━━━ PASSAGE SHOWN ━━━

There are a number of state agencies in Kentucky that are responsible for taking and investigating reports of abuse and neglect, whether suspected or known. It’s important to make a report as soon as possible after you suspect or know of the abuse or neglect and to give your real name and the name of the victim when making such a report.
Ask that your complaint be recorded in writing and that you receive a copy of all materials associated with your report and the investigation.
The numbers to contact include:
Kentucky Adult Protective Services – 1-800-752-6200
Office of Inspector General – 502-564-7963
Office of Attorney General – 877-ABUSE-TIP
Where appropriate, contact local law enforcement or 911. We also recommend you consult a Kentucky nursing home abuse attorney to follow up on your reports.
Nursing Homes and Corporate Control
- According to the CDC, 69.4% of nursing homes in the United States are for-profit entities. The for-profit nature of these entities means that corporate managers are incentivized to cut costs at the expense of vulnerable patients.
- Over time, nursing home corporate structures have become more and more complex, placing six or more layers of shell corporations in between the nursing home, its corporate manager, and its corporate owners. Stevenson, Bramson, and Grabowski, Nursing Home Ownership Trends and their Impact on Quality of Care: a Study Using Detailed Ownership Data from Texas, J. Aging Soc Policy. 2013; 25(1): 30-47.
- One of the motivators and results of this increasing complexity is the fact that nursing homes end up avoiding civil liability for bad care.
- In order to fight massive multistate companies that hide assets, nursing home lawyers need to be fluent in the law of corporate formation and control. This includes lawyers who are versed in how to determine the corporate structure and to pierce the corporate veil, a legal doctrine designed to bust through the series of shell corporations and hold the true owners liable for bad care.

━━━

→ **USING THE INFORMATION**
**A.** Condense the paragraph of the Kentucky nursing home abuse passage that begins "There are a number of state agencies" into a shorter version or a list that keeps its main facts.
**B.** Decide whether each statement agrees with the Kentucky nursing home abuse passage, answering yes or no and quoting the deciding words: (i) the CDC reports that 69.4% of U.S. nursing homes are for-profit; (ii) the Office of Inspector General can be reached at 1-800-752-6200; (iii) reporters are advised to leave their name off the report.
**C.** Extend the Kentucky nursing home abuse passage, picking up after its final sentence.
The records that follow are separate material and are not part of the passage on Kentucky nursing home abuse.

━━━ RECORD EXTRACTS ━━━

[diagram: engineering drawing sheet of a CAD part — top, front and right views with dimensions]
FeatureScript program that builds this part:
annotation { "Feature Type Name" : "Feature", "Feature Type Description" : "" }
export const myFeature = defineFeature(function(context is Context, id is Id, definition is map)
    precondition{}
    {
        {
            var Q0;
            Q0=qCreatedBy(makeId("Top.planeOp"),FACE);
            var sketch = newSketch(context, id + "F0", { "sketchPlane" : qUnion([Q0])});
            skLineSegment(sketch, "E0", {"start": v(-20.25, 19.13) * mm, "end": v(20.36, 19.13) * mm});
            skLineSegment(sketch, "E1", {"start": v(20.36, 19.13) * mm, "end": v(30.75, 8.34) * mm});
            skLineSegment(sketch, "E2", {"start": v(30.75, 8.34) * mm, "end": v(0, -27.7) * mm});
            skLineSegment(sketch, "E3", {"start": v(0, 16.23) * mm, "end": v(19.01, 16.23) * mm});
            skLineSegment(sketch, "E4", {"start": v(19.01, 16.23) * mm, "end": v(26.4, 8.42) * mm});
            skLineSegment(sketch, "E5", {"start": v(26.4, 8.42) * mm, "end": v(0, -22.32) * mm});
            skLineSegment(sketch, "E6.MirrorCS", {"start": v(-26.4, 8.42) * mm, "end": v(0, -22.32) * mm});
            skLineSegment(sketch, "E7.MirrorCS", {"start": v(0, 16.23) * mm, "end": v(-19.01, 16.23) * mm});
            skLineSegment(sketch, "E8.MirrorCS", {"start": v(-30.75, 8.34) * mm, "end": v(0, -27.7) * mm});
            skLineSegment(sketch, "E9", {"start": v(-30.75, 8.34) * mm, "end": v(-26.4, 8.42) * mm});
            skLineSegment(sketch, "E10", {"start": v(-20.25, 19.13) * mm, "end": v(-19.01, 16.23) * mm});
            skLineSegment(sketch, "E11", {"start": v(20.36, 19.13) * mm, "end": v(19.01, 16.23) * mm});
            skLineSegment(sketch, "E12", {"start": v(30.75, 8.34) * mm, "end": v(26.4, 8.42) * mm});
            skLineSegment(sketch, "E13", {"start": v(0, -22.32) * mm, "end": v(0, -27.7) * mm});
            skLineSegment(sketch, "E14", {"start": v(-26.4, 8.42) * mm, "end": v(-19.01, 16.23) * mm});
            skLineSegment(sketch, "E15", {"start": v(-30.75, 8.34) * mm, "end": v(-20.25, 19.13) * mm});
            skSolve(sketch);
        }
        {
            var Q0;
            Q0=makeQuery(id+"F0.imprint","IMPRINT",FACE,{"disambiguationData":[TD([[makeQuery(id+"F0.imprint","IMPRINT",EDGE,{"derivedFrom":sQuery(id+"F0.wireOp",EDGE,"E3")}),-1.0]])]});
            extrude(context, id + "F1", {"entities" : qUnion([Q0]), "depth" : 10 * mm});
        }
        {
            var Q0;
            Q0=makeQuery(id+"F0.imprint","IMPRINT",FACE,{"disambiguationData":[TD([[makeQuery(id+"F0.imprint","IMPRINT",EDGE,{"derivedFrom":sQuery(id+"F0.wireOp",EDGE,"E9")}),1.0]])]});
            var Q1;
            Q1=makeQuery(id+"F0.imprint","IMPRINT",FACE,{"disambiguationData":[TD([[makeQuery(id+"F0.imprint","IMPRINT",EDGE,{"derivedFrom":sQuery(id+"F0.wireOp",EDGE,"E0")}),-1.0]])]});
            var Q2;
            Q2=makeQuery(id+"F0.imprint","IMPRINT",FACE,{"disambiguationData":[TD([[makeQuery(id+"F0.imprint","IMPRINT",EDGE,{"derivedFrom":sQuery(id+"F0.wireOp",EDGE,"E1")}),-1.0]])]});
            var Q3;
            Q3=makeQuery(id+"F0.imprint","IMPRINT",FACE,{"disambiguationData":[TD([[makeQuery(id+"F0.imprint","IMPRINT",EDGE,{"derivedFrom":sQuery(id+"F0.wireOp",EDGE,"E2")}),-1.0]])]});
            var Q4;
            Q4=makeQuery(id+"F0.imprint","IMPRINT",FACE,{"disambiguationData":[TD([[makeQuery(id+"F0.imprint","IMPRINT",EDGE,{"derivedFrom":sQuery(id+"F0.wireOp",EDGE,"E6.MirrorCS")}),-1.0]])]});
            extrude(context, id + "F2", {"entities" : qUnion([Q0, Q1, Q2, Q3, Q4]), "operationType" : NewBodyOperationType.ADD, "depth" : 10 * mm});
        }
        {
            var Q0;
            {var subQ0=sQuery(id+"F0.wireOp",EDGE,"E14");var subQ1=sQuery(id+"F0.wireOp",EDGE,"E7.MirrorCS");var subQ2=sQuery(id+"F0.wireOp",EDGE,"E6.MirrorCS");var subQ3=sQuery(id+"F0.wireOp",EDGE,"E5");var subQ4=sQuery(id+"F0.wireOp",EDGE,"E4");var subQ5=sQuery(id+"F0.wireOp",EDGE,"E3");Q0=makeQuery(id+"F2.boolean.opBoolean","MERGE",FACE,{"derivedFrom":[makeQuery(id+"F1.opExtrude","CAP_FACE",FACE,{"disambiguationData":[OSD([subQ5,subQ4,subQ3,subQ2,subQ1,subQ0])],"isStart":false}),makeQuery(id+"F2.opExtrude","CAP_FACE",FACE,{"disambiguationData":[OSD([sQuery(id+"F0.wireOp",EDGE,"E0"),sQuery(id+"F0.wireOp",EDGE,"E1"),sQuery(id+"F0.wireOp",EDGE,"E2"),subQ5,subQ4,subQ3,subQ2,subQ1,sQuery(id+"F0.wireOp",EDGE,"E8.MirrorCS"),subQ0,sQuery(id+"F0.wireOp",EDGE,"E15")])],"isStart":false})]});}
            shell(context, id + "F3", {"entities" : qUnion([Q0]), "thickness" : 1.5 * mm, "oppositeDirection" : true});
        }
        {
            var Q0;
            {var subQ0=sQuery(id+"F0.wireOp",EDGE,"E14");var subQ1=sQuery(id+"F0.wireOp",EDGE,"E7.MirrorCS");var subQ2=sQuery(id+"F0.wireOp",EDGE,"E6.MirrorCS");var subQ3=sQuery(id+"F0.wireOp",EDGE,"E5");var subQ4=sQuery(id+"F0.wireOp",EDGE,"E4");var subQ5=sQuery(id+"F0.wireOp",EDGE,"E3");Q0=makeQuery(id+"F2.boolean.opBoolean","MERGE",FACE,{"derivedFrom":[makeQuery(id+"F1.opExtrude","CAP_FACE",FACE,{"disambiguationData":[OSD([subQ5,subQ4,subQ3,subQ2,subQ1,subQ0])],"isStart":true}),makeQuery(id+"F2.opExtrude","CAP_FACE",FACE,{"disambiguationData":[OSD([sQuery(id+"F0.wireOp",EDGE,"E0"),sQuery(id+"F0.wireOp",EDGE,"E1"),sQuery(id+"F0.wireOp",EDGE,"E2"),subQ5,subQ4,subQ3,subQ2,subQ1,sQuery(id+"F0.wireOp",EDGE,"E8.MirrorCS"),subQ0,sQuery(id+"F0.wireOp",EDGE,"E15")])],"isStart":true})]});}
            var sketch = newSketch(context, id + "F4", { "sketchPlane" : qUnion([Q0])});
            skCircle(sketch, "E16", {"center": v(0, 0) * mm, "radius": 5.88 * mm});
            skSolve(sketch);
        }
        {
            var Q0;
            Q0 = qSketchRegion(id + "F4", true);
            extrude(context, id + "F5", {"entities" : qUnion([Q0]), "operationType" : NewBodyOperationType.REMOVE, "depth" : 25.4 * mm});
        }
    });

━━━

→ **OUTPUTS BY TASK**
**A.**
- Several Kentucky state agencies take and investigate reports of suspected or known abuse and neglect.
- Report as soon as possible after you suspect or learn of it.
- Give your real name and the victim's name in the report.

**B.**
(i) Yes: "According to the CDC, 69.4% of nursing homes in the United States are for-profit entities."
(ii) No: "Office of Inspector General – 502-564-7963"
(iii) No: "to give your real name and the name of the victim when making such a report"

**C.**
How Do I Determine if My Loved One’s Nursing Home is Safe?
Several important resources exist for the public to determine the quality of care a nursing home provides:
- Pro Publica Nursing Home Inspect
- Aggregates data from medicare.gov into tools that allow you to compare nursing homes by state and nationally.
- CMS Nursing Home Compare
- Run by the federal government.
- Ideal for comparing two specific nursing homes.
- The nursing homes are assigned a 1-5 “star rating,” based on staffing, quality measures, and health inspections conducted by the state.
- The star rating should tell consumers how a nursing home ranks with other nursing homes across the country in these key areas.
- The key area of staffing is important because it is directly correlated to the quality of care residents receive. i.e., more RN care results in better overall care.
- Kentucky Nursing Home health inspections are also a matter of public record. You can find them here.
- There are drawbacks to this method of research. You must know the registered name of the facility. Additionally, the health inspection results are long, hard to read, and often confusing.
All of these sources, at least at some level, rely on the nursing home to accurately report information to the government. There is no guarantee that nursing homes do that. Nursing homes should be held accountable for not only following the proper standards of care, but for properly reporting abuse when it occurs as well as accurately reporting all data that the public uses to determine quality of care.
Golden Law Office has recently filed a class action complaint against a nursing home chain for inaccurately reporting staffing numbers which, in turn, caused the facility’s star rating to be inaccurate. Our attorneys believe that by holding these facilities accountable for information they provide regarding the quality of care they provide, Kentucky families can become better informed on how to ensure their elderly loved ones remain safe. By holding these facilities accountable, we can also help increase the quality of care in Kentucky’s nursing homes.